Rothkowitz, Red, and Ken

In Uncategorized on March 27, 2010 at 6:50 am

Mark Rothko, Seagram commission paintings on view at Tate Modern, London

Saw the new play, Red, on Broadway last weekend. Tragic, unnerving, brilliant, it’s a portrait of a terrifying bully, Mark Rothko, unbearably trapped by the impossible demands he places on his work. If you care about what Art does, how artists work, and the ways that changes over time, see this play. Not to mention the dazzling performances of Alfred Molina (Rothko–used to be Rothkowitz) and Eddie Redmayne (Ken (!), his assistant). Ninety minutes without intermission disappear in a red flash as Rothko hurls, in addition to red paint, insults at Ken, whose youth, intelligence, and emotional endurance allow him finally to break loose and fly.

Alfred Molina and Eddie Redmayne in John Logan’s new play, Red, now on Broadway

We’re in Rothko’s Bowery studio. He’s working on a series commissioned for the then massive sum of $35,000 for the Four Seasons restaurant in Philip Johnson’s Seagram’s Building. He’s poured a Red Sea’s worth of artistic intention into the paintings, all red and black. He bludgeons Ken with the symbolism of the palette he’s chosen for the commission: red for life, black for death.
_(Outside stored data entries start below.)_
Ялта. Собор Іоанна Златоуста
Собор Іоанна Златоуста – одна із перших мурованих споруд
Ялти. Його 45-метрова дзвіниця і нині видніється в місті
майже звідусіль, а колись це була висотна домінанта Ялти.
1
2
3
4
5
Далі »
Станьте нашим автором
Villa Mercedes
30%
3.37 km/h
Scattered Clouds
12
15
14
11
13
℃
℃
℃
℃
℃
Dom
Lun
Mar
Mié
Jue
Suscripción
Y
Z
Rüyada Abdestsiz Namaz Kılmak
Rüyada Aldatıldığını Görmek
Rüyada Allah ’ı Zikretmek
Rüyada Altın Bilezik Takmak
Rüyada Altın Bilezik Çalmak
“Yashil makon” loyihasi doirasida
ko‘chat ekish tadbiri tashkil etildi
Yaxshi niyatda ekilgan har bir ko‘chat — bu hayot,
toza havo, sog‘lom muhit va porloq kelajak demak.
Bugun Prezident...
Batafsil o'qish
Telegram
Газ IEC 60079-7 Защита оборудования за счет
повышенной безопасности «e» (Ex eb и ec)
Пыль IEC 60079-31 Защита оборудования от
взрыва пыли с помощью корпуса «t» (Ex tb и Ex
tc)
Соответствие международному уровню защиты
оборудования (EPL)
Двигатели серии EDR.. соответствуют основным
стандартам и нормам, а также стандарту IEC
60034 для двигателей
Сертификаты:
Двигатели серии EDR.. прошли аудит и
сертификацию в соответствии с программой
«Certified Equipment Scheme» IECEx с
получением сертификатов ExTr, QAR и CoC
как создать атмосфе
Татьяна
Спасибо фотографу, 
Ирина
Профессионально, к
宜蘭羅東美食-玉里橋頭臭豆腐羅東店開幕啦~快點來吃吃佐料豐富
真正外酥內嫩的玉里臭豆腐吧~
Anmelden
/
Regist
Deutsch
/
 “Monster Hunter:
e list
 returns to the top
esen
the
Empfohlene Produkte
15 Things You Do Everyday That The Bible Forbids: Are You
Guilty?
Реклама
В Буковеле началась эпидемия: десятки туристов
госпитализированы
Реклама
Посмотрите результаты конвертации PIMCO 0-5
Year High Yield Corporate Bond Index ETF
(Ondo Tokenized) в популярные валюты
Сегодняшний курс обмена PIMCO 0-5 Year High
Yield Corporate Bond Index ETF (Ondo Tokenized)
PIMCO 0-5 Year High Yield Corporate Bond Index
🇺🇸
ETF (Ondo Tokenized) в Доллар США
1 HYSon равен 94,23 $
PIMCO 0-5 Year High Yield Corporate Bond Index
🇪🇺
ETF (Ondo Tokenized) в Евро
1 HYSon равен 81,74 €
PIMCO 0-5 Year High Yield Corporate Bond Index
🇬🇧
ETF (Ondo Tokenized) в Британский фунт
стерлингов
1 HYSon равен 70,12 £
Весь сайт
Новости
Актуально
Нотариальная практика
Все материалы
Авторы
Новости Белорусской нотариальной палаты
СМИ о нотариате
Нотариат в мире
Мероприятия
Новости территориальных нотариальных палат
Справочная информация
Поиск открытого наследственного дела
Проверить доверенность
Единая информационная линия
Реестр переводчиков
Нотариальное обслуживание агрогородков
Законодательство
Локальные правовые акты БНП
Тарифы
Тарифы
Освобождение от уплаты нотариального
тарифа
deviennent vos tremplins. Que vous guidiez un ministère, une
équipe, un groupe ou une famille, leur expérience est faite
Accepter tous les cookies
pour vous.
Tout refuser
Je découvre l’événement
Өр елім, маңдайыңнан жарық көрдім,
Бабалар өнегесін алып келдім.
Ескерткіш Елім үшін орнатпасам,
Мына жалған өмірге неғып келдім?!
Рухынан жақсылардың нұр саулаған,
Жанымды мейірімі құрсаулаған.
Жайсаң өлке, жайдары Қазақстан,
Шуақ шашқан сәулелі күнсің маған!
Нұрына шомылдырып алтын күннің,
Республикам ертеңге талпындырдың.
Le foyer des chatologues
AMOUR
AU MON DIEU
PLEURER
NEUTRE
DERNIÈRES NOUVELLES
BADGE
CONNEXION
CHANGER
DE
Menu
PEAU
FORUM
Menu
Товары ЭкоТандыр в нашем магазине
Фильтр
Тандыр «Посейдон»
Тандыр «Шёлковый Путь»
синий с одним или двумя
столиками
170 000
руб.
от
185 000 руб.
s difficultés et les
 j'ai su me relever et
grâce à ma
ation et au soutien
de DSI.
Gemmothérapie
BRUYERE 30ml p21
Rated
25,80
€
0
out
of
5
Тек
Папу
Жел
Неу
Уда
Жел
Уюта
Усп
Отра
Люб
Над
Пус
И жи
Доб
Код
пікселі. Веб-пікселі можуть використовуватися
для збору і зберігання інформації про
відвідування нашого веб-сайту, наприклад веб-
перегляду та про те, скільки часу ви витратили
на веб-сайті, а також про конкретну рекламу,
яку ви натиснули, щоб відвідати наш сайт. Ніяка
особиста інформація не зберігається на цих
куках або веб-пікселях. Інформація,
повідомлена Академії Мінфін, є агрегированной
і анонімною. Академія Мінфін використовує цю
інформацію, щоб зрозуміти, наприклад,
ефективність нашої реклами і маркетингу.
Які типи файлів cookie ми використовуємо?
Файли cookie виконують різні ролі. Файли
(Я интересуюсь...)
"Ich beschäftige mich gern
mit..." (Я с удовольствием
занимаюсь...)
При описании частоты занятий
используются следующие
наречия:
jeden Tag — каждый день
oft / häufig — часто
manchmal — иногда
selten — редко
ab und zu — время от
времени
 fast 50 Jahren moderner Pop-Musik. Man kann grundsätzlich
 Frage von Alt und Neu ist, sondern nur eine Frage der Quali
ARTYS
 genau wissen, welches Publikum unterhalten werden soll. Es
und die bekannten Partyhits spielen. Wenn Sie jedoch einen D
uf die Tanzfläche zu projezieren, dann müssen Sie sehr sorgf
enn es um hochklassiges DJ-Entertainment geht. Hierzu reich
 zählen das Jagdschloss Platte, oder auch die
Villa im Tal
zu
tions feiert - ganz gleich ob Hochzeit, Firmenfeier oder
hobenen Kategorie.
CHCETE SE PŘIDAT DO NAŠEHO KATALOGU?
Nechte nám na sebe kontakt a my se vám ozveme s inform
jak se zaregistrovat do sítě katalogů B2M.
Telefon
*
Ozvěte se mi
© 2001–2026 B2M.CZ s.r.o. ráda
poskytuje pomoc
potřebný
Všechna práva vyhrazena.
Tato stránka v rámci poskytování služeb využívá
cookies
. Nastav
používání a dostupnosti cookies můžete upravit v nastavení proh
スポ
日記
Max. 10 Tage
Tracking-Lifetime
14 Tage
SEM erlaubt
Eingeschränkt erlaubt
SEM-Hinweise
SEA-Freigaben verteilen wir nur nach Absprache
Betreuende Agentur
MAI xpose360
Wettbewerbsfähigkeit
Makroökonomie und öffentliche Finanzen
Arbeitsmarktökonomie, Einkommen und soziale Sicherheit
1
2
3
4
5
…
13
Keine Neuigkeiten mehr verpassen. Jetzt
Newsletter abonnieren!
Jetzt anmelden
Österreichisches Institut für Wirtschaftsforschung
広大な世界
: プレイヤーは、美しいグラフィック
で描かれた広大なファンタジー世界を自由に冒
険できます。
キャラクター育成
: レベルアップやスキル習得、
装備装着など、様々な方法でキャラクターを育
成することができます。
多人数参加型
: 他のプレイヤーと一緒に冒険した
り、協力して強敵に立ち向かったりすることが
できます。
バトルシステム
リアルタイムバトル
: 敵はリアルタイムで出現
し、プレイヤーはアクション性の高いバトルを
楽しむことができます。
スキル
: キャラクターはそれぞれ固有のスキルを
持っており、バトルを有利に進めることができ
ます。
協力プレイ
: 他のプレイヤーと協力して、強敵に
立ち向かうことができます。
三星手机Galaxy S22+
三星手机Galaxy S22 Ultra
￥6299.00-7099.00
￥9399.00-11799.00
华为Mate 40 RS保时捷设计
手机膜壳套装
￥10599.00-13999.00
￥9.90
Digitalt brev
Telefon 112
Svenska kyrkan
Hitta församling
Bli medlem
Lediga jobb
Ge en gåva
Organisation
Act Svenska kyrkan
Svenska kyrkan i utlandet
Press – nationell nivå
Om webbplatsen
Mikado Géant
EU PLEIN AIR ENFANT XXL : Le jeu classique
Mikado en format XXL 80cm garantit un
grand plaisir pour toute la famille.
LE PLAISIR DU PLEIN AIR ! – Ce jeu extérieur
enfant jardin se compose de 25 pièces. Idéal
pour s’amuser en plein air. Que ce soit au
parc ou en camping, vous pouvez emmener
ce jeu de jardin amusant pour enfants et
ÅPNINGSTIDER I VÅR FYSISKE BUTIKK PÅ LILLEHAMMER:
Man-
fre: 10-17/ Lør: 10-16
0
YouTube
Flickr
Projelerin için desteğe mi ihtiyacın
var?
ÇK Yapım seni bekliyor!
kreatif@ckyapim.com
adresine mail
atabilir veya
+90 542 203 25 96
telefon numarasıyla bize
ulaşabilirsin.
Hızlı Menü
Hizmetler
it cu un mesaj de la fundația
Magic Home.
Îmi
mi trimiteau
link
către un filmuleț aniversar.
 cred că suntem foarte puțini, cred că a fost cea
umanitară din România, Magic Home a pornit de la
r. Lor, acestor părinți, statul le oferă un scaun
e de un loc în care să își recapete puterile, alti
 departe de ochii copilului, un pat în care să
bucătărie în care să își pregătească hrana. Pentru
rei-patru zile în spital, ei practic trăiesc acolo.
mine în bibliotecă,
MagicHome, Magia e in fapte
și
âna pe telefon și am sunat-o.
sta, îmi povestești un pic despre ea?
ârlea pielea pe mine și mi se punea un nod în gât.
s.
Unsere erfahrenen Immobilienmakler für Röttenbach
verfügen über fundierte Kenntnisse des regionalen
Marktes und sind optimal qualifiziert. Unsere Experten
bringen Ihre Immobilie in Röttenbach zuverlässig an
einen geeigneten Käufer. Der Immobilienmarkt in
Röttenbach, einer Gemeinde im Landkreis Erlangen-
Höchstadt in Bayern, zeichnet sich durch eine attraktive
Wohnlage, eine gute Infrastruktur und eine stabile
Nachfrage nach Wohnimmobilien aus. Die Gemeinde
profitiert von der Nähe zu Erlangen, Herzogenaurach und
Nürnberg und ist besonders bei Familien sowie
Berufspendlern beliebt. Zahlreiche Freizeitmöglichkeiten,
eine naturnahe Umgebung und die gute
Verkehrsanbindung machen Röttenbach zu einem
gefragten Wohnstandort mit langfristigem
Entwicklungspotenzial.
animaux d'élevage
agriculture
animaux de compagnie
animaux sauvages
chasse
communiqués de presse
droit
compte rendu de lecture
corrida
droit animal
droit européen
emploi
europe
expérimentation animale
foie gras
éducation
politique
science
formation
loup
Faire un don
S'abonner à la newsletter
Though that’s not the whole story, there’s something to it. (I saw them last year in a recent and brilliant show curated by Achim Borchardt-Hume.) At one point Rothko talks about the moment he first saw Matisse’s Red Studio at MoMA. It took me right back to 1973 when I first arrived in NY for graduate school and saw the painting. I don’t think I had ever seen so much red.

Henri Matisse, Red Studio, 1911, Museum of Modern Art, NY

I had no idea then that Matisse’s “re-paintings” in this image would later suggest the path I took. In 1979 I grabbed Matisse’s Red Studio for my own. It was one of the first paintings I sold in a gallery (Barbara Flynn’s and Ed Rath’s Art Galaxy in Little Italy). The many monochromatic red paintings I’ve made over the years–even a suite of prints titled “Red Read”–is some indication of just how much that Matisse got under my skin too.

Ken Aptekar, Red Studio, 1979 Collection David Savran

For Rothko, black won when he ended his own life in 1970. Much as I respect Rothko’s work, its moral weightiness, universal aspirations, and aesthetic purification amounted to a black hole for him. He couldn’t find his way out of the dark loneliness of the Great Artist. I thought that bringing others along with me in my work through their responses to paintings might make my work more fun. I need their lives. I was the youngest of four kids and the love I got from my older siblings I expect.

When I was a boy, people noticed the color of my hair. I’ve always been “Red.”